Exercise objective ->
Every line of the data must be copied exactly.

Data records ->
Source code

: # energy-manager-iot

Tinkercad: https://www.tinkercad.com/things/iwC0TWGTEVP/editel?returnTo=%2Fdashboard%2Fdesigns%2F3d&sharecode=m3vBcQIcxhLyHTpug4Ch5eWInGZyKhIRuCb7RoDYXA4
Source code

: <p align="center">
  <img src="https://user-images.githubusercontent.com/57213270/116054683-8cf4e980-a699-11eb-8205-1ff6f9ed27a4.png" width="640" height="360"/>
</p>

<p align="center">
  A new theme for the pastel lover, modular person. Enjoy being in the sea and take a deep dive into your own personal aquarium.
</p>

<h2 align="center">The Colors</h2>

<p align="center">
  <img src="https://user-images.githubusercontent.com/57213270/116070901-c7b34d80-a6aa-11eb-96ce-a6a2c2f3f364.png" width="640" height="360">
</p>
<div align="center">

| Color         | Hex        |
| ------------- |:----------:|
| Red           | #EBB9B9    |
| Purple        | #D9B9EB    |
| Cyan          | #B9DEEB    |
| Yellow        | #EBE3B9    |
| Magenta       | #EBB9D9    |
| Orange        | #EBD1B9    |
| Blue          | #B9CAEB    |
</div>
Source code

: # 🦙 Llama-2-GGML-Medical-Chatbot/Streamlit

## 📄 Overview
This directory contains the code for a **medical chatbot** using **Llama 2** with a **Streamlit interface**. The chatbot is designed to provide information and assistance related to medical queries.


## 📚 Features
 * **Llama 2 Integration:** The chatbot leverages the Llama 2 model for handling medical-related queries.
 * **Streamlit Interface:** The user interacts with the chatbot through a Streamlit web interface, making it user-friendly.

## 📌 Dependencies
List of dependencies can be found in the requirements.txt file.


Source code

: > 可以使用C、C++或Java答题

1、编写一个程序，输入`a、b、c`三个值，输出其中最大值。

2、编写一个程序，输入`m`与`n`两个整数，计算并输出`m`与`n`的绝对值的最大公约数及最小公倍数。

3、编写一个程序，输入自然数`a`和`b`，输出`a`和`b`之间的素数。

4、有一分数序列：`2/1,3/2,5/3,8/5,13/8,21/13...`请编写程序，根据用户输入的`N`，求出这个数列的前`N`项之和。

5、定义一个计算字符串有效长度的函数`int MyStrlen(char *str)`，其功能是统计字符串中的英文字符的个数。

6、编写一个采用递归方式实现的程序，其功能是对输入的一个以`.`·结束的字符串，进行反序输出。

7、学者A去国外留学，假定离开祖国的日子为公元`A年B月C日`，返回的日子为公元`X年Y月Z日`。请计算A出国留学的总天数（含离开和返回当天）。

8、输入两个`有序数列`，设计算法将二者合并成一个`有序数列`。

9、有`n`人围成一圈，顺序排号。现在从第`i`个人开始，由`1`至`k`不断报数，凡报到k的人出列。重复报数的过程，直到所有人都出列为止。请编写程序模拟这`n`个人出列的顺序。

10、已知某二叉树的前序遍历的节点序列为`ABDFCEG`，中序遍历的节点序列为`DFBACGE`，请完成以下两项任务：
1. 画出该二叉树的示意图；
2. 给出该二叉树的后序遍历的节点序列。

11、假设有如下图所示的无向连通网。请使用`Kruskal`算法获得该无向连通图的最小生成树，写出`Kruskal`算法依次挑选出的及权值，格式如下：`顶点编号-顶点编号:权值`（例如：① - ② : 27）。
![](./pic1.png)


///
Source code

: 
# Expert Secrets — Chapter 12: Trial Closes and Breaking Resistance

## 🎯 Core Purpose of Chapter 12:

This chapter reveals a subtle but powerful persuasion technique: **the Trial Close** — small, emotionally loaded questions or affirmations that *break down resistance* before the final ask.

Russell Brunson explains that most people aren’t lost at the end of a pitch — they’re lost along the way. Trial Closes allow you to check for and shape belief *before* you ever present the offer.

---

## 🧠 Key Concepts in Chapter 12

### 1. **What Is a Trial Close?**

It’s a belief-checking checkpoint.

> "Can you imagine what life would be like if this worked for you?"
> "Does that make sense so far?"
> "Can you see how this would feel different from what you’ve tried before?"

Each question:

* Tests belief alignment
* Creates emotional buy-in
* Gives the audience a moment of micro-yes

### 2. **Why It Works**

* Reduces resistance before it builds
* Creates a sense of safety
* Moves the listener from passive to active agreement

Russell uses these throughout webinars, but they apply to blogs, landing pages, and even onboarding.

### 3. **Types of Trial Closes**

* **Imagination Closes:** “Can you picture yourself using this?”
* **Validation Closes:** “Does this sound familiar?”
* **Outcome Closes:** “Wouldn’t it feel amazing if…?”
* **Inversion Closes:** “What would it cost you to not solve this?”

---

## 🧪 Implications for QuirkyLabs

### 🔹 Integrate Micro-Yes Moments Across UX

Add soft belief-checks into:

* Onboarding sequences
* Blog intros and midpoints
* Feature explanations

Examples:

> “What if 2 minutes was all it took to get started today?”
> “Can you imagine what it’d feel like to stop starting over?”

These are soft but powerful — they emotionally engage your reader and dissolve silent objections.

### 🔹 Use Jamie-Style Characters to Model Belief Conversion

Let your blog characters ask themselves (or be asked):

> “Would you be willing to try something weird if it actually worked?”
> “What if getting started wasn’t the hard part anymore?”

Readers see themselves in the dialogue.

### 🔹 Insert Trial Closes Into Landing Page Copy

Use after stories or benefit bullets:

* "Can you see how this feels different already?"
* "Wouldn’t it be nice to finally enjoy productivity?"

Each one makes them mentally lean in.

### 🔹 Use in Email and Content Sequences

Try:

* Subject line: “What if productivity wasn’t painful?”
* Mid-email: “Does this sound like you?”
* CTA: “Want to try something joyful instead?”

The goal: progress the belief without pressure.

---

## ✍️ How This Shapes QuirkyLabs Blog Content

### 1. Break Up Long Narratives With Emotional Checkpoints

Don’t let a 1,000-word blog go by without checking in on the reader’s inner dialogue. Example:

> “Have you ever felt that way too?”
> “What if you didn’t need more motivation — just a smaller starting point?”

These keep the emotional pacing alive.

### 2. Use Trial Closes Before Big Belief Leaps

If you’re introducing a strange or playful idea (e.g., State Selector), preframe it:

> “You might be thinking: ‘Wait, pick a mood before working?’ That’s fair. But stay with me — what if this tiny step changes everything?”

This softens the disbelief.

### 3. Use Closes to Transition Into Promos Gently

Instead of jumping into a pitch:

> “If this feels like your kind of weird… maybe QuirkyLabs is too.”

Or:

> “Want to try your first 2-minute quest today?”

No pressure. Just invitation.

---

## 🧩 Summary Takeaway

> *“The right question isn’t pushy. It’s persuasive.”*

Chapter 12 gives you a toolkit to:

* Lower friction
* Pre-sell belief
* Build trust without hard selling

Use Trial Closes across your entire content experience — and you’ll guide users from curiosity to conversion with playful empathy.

Response to this exercise ->
Source code

: # energy-manager-iot

Tinkercad: https://www.tinkercad.com/things/iwC0TWGTEVP/editel?returnTo=%2Fdashboard%2Fdesigns%2F3d&sharecode=m3vBcQIcxhLyHTpug4Ch5eWInGZyKhIRuCb7RoDYXA4
Source code

: <p align="center">
  <img src="https://user-images.githubusercontent.com/57213270/116054683-8cf4e980-a699-11eb-8205-1ff6f9ed27a4.png" width="640" height="360"/>
</p>

<p align="center">
  A new theme for the pastel lover, modular person. Enjoy being in the sea and take a deep dive into your own personal aquarium.
</p>

<h2 align="center">The Colors</h2>

<p align="center">
  <img src="https://user-images.githubusercontent.com/57213270/116070901-c7b34d80-a6aa-11eb-96ce-a6a2c2f3f364.png" width="640" height="360">
</p>
<div align="center">

| Color         | Hex        |
| ------------- |:----------:|
| Red           | #EBB9B9    |
| Purple        | #D9B9EB    |
| Cyan          | #B9DEEB    |
| Yellow        | #EBE3B9    |
| Magenta       | #EBB9D9    |
| Orange        | #EBD1B9    |
| Blue          | #B9CAEB    |
</div>
Source code

: # 🦙 Llama-2-GGML-Medical-Chatbot/Streamlit

## 📄 Overview
This directory contains the code for a **medical chatbot** using **Llama 2** with a **Streamlit interface**. The chatbot is designed to provide information and assistance related to medical queries.


## 📚 Features
 * **Llama 2 Integration:** The chatbot leverages the Llama 2 model for handling medical-related queries.
 * **Streamlit Interface:** The user interacts with the chatbot through a Streamlit web interface, making it user-friendly.

## 📌 Dependencies
List of dependencies can be found in the requirements.txt file.


Source code

: > 可以使用C、C++或Java答题

1、编写一个程序，输入`a、b、c`三个值，输出其中最大值。

2、编写一个程序，输入`m`与`n`两个整数，计算并输出`m`与`n`的绝对值的最大公约数及最小公倍数。

3、编写一个程序，输入自然数`a`和`b`，输出`a`和`b`之间的素数。

4、有一分数序列：`2/1,3/2,5/3,8/5,13/8,21/13...`请编写程序，根据用户输入的`N`，求出这个数列的前`N`项之和。

5、定义一个计算字符串有效长度的函数`int MyStrlen(char *str)`，其功能是统计字符串中的英文字符的个数。

6、编写一个采用递归方式实现的程序，其功能是对输入的一个以`.`·结束的字符串，进行反序输出。

7、学者A去国外留学，假定离开祖国的日子为公元`A年B月C日`，返回的日子为公元`X年Y月Z日`。请计算A出国留学的总天数（含离开和返回当天）。

8、输入两个`有序数列`，设计算法将二者合并成一个`有序数列`。

9、有`n`人围成一圈，顺序排号。现在从第`i`个人开始，由`1`至`k`不断报数，凡报到k的人出列。重复报数的过程，直到所有人都出列为止。请编写程序模拟这`n`个人出列的顺序。

10、已知某二叉树的前序遍历的节点序列为`ABDFCEG`，中序遍历的节点序列为`DFBACGE`，请完成以下两项任务：
1. 画出该二叉树的示意图；
2. 给出该二叉树的后序遍历的节点序列。

11、假设有如下图所示的无向连通网。请使用`Kruskal`算法获得该无向连通图的最小生成树，写出`Kruskal`算法依次挑选出的及权值，格式如下：`顶点编号-顶点编号:权值`（例如：① - ② : 27）。
![](./pic1.png)


///
Source code

: 
# Expert Secrets — Chapter 12: Trial Closes and Breaking Resistance

## 🎯 Core Purpose of Chapter 12:

This chapter reveals a subtle but powerful persuasion technique: **the Trial Close** — small, emotionally loaded questions or affirmations that *break down resistance* before the final ask.

Russell Brunson explains that most people aren’t lost at the end of a pitch — they’re lost along the way. Trial Closes allow you to check for and shape belief *before* you ever present the offer.

---

## 🧠 Key Concepts in Chapter 12

### 1. **What Is a Trial Close?**

It’s a belief-checking checkpoint.

> "Can you imagine what life would be like if this worked for you?"
> "Does that make sense so far?"
> "Can you see how this would feel different from what you’ve tried before?"

Each question:

* Tests belief alignment
* Creates emotional buy-in
* Gives the audience a moment of micro-yes

### 2. **Why It Works**

* Reduces resistance before it builds
* Creates a sense of safety
* Moves the listener from passive to active agreement

Russell uses these throughout webinars, but they apply to blogs, landing pages, and even onboarding.

### 3. **Types of Trial Closes**

* **Imagination Closes:** “Can you picture yourself using this?”
* **Validation Closes:** “Does this sound familiar?”
* **Outcome Closes:** “Wouldn’t it feel amazing if…?”
* **Inversion Closes:** “What would it cost you to not solve this?”

---

## 🧪 Implications for QuirkyLabs

### 🔹 Integrate Micro-Yes Moments Across UX

Add soft belief-checks into:

* Onboarding sequences
* Blog intros and midpoints
* Feature explanations

Examples:

> “What if 2 minutes was all it took to get started today?”
> “Can you imagine what it’d feel like to stop starting over?”

These are soft but powerful — they emotionally engage your reader and dissolve silent objections.

### 🔹 Use Jamie-Style Characters to Model Belief Conversion

Let your blog characters ask themselves (or be asked):

> “Would you be willing to try something weird if it actually worked?”
> “What if getting started wasn’t the hard part anymore?”

Readers see themselves in the dialogue.

### 🔹 Insert Trial Closes Into Landing Page Copy

Use after stories or benefit bullets:

* "Can you see how this feels different already?"
* "Wouldn’t it be nice to finally enjoy productivity?"

Each one makes them mentally lean in.

### 🔹 Use in Email and Content Sequences

Try:

* Subject line: “What if productivity wasn’t painful?”
* Mid-email: “Does this sound like you?”
* CTA: “Want to try something joyful instead?”

The goal: progress the belief without pressure.

---

## ✍️ How This Shapes QuirkyLabs Blog Content

### 1. Break Up Long Narratives With Emotional Checkpoints

Don’t let a 1,000-word blog go by without checking in on the reader’s inner dialogue. Example:

> “Have you ever felt that way too?”
> “What if you didn’t need more motivation — just a smaller starting point?”

These keep the emotional pacing alive.

### 2. Use Trial Closes Before Big Belief Leaps

If you’re introducing a strange or playful idea (e.g., State Selector), preframe it:

> “You might be thinking: ‘Wait, pick a mood before working?’ That’s fair. But stay with me — what if this tiny step changes everything?”

This softens the disbelief.

### 3. Use Closes to Transition Into Promos Gently

Instead of jumping into a pitch:

> “If this feels like your kind of weird… maybe QuirkyLabs is too.”

Or:

> “Want to try your first 2-minute quest today?”

No pressure. Just invitation.

---

## 🧩 Summary Takeaway

> *“The right question isn’t pushy. It’s persuasive.”*

Chapter 12 gives you a toolkit to:

* Lower friction
* Pre-sell belief
* Build trust without hard selling

Use Trial Closes across your entire content experience — and you’ll guide users from curiosity to conversion with playful empathy.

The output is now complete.